Results

The in-situ stress state in a rock mass is widely recognized as being of major importance in unconventional field. The inherent variation of stress distribution associated with geological environments is widely recognized as being a key factor in an unconventional field; hence, the need to understand from the basin-scale phase is critical. The three main ingredients needed to formulate a model for the mechanics of the porous sediments, are the concepts of bulk stress, pore pressure and compaction. Most available rock-stress-based numerical engines uses default laboratory properties for the set of lithology's in their library.

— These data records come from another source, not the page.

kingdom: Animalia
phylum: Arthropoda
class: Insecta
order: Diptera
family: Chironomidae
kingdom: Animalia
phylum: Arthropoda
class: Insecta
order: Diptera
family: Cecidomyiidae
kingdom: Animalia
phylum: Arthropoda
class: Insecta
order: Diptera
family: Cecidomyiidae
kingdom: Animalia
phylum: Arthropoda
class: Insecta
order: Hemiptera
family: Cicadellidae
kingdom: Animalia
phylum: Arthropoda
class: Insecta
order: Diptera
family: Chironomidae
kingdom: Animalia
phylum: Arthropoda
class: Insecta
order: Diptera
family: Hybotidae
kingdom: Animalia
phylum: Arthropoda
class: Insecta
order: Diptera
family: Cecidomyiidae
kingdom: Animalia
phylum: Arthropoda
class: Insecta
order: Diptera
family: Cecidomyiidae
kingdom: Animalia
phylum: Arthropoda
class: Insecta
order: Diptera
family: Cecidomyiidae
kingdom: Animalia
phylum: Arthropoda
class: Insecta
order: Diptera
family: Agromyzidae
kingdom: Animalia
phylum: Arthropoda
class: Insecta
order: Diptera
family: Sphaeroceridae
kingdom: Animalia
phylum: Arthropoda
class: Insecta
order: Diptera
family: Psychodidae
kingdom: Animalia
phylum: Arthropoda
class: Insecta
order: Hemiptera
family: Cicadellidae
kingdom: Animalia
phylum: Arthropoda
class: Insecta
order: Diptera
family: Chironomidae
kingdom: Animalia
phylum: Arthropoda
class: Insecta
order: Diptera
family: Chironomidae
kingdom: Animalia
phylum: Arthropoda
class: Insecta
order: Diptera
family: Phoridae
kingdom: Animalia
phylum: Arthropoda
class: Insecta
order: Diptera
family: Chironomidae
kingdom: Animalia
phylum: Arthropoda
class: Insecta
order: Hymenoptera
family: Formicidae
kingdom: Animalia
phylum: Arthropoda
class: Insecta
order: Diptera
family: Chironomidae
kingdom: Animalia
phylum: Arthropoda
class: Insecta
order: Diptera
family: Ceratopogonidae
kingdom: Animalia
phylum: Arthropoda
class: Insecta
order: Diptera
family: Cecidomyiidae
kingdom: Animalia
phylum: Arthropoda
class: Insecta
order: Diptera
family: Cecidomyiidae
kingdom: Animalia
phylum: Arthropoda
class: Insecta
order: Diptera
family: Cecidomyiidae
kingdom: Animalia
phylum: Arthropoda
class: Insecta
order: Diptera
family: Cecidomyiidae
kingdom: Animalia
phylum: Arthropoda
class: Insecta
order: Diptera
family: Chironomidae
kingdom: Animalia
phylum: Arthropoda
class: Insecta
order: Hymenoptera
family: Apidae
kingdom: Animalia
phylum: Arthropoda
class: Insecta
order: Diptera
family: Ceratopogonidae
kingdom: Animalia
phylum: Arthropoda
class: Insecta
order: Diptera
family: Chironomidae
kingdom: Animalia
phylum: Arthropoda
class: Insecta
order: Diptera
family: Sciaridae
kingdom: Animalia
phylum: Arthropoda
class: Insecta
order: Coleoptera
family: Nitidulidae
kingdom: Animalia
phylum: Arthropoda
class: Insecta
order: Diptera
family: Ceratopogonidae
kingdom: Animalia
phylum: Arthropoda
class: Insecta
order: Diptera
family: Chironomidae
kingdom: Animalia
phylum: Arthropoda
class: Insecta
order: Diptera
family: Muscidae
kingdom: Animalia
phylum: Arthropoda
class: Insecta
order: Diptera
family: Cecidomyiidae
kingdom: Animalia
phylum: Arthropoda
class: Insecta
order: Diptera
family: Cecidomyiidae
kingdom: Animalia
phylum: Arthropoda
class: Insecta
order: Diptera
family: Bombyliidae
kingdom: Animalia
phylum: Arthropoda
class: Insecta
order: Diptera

However, understanding the mechanical properties of the lithologies and applying such to the model makes the result more representative of the local geology.

This paper is an update on the previously published model (Mohamed et al., 2015), exploring the impact of rock stress and external geomechanical boundary (otherwise known as tectonic stress) on pore pressure development and rock failure. Middle Cretaceous formation (layer of interest ~ 150 m) was sub-divided into seven layers based on mechanical log signatures. Athy's law, formulated with effective stress combined with 3-D rock stress based on poro-elasticity, was used in the forward modeling simulator to improve the pore pressure prediction. Depositional events such as erosion and hiatus periods were also taken into account during simulation. The development of porosity, pore pressure, temperature, stress and related rock failure through time were simulated and calibrated to measured data. The main geomechanical properties, such as Young's Modulus, Poisson ratio, cohesion and friction angle depend on lithology and porosity. Appropriate relationship were established and ultimately used to calibrate the first–pass rock properties prediction from the numerical engine. Model porosity is dependent on burial depth, weight of the overburden sediment columns, and lithology properties. The mean stress was ultimately considered in deriving pore pressure results.

Results reveal a dynamic representation of the three principal effective and total stresses within the studied formations. The maximum stress shows a NE-SW trend in the synclinal area and N-S trend on the anticlinal structures, the medium stress shows N-S trend on the synclinal structure with an E-W and NW-SE trend on Well A and Pseudo-well A wells respectively. The minimum stress reveals a NW-SE direction on the synclinal area and N-S trend on both flanks. The model also shows an improved pore pressure result ranging from 26.97 – 42.50 MPa (with 28.46 MPa average values within layers of interest) revealing ~ 1450 psi (10 MPa) difference when compared to the previous model where rock stress modeling was not performed.